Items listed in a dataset
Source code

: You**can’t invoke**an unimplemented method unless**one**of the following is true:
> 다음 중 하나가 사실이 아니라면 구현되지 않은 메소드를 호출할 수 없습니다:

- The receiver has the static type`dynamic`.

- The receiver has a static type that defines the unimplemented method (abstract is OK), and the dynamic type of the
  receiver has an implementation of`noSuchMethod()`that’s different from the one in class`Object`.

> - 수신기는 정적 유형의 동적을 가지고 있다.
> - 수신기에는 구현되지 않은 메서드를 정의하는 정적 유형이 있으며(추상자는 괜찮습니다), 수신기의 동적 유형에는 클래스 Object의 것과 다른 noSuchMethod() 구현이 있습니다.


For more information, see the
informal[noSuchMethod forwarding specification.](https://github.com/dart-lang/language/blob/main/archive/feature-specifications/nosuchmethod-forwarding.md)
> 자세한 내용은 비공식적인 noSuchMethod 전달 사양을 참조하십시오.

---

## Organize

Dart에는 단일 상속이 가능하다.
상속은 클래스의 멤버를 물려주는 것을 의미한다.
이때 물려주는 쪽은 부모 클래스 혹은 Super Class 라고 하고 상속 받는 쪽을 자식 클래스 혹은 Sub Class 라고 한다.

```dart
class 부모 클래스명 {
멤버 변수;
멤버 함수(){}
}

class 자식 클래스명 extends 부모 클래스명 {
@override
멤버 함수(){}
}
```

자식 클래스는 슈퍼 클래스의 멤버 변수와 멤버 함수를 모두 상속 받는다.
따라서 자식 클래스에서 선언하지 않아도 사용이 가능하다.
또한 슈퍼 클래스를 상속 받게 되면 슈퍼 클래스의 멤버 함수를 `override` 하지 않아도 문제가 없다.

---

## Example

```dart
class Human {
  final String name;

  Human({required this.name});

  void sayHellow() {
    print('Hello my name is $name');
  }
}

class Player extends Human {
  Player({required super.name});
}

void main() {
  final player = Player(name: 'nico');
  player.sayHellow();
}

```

WORK REQUIRED —
Each line from the top of the entries above through the line containing "상속은 클래스의 멤버를 물려주는 것을 의미한다." must be transcribed exactly, and no other line may appear.

RESULT OF THE EXERCISE —
Source code

: You**can’t invoke**an unimplemented method unless**one**of the following is true:
> 다음 중 하나가 사실이 아니라면 구현되지 않은 메소드를 호출할 수 없습니다:

- The receiver has the static type`dynamic`.

- The receiver has a static type that defines the unimplemented method (abstract is OK), and the dynamic type of the
  receiver has an implementation of`noSuchMethod()`that’s different from the one in class`Object`.

> - 수신기는 정적 유형의 동적을 가지고 있다.
> - 수신기에는 구현되지 않은 메서드를 정의하는 정적 유형이 있으며(추상자는 괜찮습니다), 수신기의 동적 유형에는 클래스 Object의 것과 다른 noSuchMethod() 구현이 있습니다.


For more information, see the
informal[noSuchMethod forwarding specification.](https://github.com/dart-lang/language/blob/main/archive/feature-specifications/nosuchmethod-forwarding.md)
> 자세한 내용은 비공식적인 noSuchMethod 전달 사양을 참조하십시오.

---

## Organize

Dart에는 단일 상속이 가능하다.
상속은 클래스의 멤버를 물려주는 것을 의미한다.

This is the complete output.